*WHAT TO DO*: Change "institution" to "academy" in the items from the start up to and including the line with "вынесен на местный референдум.". Give back only those lines, with nothing else altered.

╭─ EXCERPTED DATA

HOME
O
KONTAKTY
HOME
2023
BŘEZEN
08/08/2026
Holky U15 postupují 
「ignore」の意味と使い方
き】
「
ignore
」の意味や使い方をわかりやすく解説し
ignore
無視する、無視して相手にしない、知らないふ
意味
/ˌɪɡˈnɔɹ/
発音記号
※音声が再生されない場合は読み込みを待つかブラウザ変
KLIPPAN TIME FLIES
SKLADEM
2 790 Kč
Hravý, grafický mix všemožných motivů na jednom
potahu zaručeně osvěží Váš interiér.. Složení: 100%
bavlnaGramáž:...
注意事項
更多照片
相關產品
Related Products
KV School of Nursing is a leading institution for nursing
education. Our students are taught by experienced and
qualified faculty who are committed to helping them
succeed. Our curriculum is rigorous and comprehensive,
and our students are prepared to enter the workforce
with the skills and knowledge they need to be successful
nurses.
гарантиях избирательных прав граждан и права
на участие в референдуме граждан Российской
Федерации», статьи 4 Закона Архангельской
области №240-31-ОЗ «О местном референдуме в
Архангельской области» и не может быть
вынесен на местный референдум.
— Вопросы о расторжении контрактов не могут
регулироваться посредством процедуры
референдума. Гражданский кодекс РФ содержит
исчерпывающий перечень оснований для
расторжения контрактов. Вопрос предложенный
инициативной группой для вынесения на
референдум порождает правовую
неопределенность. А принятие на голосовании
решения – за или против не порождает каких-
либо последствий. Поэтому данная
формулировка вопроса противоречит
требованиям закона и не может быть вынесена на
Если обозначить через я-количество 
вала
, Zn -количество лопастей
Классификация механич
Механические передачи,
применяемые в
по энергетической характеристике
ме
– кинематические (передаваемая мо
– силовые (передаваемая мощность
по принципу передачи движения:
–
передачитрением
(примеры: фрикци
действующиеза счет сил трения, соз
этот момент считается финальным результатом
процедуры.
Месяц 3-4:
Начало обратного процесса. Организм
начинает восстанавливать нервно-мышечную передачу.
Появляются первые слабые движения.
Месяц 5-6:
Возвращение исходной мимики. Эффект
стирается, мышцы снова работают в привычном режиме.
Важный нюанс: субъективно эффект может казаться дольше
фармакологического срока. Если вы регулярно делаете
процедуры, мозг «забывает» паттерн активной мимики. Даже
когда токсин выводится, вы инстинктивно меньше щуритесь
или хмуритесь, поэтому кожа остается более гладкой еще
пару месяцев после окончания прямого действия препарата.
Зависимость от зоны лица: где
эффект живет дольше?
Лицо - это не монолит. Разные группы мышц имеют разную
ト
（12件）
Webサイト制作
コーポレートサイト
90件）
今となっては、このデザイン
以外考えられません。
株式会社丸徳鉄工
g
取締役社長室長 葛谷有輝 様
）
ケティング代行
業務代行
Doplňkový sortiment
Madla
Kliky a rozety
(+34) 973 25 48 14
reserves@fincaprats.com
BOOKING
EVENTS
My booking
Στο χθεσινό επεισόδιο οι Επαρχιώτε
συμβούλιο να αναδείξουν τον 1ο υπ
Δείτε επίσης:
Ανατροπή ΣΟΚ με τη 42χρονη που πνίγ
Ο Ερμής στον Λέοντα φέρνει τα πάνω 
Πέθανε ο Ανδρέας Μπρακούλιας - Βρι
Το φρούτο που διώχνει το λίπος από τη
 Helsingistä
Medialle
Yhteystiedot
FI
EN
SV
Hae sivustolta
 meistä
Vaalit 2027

╰─

*COMPLETED EXERCISE*:
HOME
O
KONTAKTY
HOME
2023
BŘEZEN
08/08/2026
Holky U15 postupují 
「ignore」の意味と使い方
き】
「
ignore
」の意味や使い方をわかりやすく解説し
ignore
無視する、無視して相手にしない、知らないふ
意味
/ˌɪɡˈnɔɹ/
発音記号
※音声が再生されない場合は読み込みを待つかブラウザ変
KLIPPAN TIME FLIES
SKLADEM
2 790 Kč
Hravý, grafický mix všemožných motivů na jednom
potahu zaručeně osvěží Váš interiér.. Složení: 100%
bavlnaGramáž:...
注意事項
更多照片
相關產品
Related Products
KV School of Nursing is a leading academy for nursing
education. Our students are taught by experienced and
qualified faculty who are committed to helping them
succeed. Our curriculum is rigorous and comprehensive,
and our students are prepared to enter the workforce
with the skills and knowledge they need to be successful
nurses.
гарантиях избирательных прав граждан и права
на участие в референдуме граждан Российской
Федерации», статьи 4 Закона Архангельской
области №240-31-ОЗ «О местном референдуме в
Архангельской области» и не может быть
вынесен на местный референдум.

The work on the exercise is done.